There is one "base" case to this problem. The smallest list we'd like to
consider is a list of two elements. If we see that, then we're happy,
because the answer is really simple:
getSpans([a, b]) = [(a, b)]
Otherwise, let's imagine a list that's a bit longer, with three elements.
Concretely, we know that this is going to look like:
getSpans([a, b, c]) = [(a, b), (b+1, c)]
But another way to say this, though is that:
getSpans([a, b, c]) = [(a, b)] + getSpans([b+1, c])
That is, we try to restate the problem in terms of smaller subproblems.
Let's look at what the case for four elements might look like:
getSpans([a, b, c, d]) = [(a, b), (b+1, c), (c+1, d)]

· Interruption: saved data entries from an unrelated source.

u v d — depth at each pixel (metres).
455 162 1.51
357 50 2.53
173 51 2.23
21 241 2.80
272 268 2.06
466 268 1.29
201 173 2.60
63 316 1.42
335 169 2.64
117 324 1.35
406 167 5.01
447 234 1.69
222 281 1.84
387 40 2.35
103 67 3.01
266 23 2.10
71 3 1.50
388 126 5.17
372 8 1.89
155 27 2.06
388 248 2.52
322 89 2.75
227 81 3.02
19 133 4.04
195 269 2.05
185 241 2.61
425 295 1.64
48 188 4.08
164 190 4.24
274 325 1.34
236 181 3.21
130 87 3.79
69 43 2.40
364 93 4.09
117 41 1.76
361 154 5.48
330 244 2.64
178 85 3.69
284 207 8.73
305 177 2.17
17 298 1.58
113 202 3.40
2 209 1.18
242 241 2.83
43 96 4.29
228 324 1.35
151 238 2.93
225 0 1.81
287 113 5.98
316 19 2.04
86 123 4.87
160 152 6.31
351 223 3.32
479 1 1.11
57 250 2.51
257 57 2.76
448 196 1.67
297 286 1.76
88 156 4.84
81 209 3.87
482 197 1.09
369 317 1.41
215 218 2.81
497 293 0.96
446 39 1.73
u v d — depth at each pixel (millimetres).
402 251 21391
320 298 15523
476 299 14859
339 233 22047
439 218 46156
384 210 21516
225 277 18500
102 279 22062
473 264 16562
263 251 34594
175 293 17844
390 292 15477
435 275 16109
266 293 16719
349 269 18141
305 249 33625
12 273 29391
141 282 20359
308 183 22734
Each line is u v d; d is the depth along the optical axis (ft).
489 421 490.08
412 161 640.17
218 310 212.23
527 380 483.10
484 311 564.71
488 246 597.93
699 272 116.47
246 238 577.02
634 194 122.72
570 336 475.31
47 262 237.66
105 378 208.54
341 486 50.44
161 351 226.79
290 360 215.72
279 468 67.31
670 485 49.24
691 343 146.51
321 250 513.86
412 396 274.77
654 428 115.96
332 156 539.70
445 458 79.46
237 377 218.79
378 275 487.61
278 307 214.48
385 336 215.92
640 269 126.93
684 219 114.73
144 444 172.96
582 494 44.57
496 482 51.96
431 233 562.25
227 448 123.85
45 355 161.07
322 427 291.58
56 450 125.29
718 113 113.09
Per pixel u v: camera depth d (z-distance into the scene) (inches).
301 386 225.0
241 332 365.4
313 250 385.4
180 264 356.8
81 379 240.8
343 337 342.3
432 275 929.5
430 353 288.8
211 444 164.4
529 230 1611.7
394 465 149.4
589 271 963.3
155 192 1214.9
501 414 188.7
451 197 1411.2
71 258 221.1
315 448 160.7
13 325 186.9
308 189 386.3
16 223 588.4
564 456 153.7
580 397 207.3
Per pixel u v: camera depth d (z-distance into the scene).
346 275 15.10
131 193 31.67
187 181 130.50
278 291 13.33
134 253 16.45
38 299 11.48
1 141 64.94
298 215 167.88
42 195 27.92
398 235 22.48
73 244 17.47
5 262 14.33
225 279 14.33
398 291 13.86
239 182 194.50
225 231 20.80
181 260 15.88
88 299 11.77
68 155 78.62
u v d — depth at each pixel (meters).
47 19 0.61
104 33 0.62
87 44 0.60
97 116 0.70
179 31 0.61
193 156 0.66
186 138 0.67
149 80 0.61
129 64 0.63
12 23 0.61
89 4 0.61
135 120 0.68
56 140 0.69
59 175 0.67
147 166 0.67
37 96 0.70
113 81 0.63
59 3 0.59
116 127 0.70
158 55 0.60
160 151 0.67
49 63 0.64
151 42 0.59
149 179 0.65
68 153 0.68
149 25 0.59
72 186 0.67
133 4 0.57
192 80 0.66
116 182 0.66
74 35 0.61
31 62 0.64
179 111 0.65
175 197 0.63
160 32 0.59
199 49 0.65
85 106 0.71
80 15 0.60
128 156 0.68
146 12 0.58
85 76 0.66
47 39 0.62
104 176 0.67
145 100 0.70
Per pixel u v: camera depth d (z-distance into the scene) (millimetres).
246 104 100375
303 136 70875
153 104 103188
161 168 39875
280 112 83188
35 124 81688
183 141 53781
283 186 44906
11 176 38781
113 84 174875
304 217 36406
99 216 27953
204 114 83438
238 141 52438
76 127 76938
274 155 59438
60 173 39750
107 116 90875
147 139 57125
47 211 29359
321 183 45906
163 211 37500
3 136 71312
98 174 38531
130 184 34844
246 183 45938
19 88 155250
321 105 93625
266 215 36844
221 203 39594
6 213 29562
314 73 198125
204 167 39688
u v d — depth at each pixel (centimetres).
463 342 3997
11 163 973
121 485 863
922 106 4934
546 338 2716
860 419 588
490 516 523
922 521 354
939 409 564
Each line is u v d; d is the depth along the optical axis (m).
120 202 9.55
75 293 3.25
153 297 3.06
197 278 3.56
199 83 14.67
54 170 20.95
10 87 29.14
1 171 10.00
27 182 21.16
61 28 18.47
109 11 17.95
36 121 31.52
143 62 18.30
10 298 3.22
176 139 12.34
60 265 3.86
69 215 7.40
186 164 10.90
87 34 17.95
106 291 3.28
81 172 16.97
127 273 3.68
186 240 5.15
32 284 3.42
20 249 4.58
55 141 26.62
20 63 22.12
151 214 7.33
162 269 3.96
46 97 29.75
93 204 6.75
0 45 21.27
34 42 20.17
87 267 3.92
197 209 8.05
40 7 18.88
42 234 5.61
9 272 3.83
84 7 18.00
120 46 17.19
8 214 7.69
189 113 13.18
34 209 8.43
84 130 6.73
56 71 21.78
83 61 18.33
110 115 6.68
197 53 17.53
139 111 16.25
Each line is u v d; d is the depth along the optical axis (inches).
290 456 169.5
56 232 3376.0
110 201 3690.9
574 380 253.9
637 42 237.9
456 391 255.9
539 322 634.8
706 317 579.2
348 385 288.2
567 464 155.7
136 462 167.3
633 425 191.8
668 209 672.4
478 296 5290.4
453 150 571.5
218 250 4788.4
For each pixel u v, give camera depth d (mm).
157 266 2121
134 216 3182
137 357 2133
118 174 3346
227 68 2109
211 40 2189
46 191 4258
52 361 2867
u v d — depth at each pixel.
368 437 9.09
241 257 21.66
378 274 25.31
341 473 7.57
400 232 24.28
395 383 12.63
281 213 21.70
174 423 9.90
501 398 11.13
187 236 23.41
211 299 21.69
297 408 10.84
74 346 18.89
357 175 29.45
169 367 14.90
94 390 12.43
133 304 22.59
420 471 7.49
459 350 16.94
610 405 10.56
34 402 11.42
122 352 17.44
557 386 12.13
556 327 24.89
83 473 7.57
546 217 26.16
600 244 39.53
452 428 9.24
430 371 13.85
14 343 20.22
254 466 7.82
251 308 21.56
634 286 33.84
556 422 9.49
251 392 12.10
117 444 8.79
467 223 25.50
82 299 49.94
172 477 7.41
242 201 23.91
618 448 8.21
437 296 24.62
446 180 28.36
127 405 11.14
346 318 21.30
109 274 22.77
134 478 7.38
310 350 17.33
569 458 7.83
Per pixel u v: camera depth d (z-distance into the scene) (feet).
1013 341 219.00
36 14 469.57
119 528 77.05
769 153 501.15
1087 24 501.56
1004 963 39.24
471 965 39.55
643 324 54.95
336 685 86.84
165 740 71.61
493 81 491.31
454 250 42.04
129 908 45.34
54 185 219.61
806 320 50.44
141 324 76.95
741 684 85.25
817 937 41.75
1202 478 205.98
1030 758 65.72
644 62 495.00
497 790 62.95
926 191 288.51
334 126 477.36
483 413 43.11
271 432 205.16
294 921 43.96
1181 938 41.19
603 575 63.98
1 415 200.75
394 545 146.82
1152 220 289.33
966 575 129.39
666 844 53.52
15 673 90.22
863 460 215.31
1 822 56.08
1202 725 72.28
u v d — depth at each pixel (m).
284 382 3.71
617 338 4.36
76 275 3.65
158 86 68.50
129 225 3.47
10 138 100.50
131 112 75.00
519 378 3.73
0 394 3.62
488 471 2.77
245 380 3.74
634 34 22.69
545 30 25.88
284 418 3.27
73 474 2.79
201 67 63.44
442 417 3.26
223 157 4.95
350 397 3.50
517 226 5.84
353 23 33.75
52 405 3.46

Concretely, we know that that's the list of spans we'd like to see. But
if we think about it, we might also restate this as:
getSpans([a, b, c, d]) = [a, b] + getSpans([b+1, c, d])
because getSpans([b+1, c, d]) is going to give us:
[(b+1, c), (c+1, d)]
All we need to do is add on [(a, b)] to that to get the complete answer to
getSpans([a, b, c, d]).
Generally, for any particular list L that's longer than two elements:
getExons(L) = [L[0:2]] + getExons([L[1] + 1] + L[2:])
When we work inductively, all we really need to think about is "base case"
and "inductive case": the solution will often just fall through from
stating those two cases. An inductively-designed function is going to
look something like:
def solve(input):
if input looks like a base-case:
handle that directly in a base-case way
else:
break up the problem into smaller pieces
that we assume can be solve()d by induction
The inductive definition above is slightly inefficient because we're doing
physical list slicing. Rewriting it to use loops and list indicies
instead of slicing is a little harder, but not much harder.
Another example: how do we add up a list of numbers? If there's just one
number, that must be the sum. Otherwise, we can add up the first number
to the sum of the rest of the numbers.
#################################
def mysum(L):
if len(L) == 1:
return L[0]
else:
return L[0] + mysum(L[1:])
#################################
It's a funky way of doing this, but this is a real definition that works
(modulo limits in Python's recursion implementation). It's inefficient,
but it's easy to state and reason about. I'm assuming you're more
interested in correctness than efficiency at the moment. Get it correct
first, then if you really need to, work to get it fast.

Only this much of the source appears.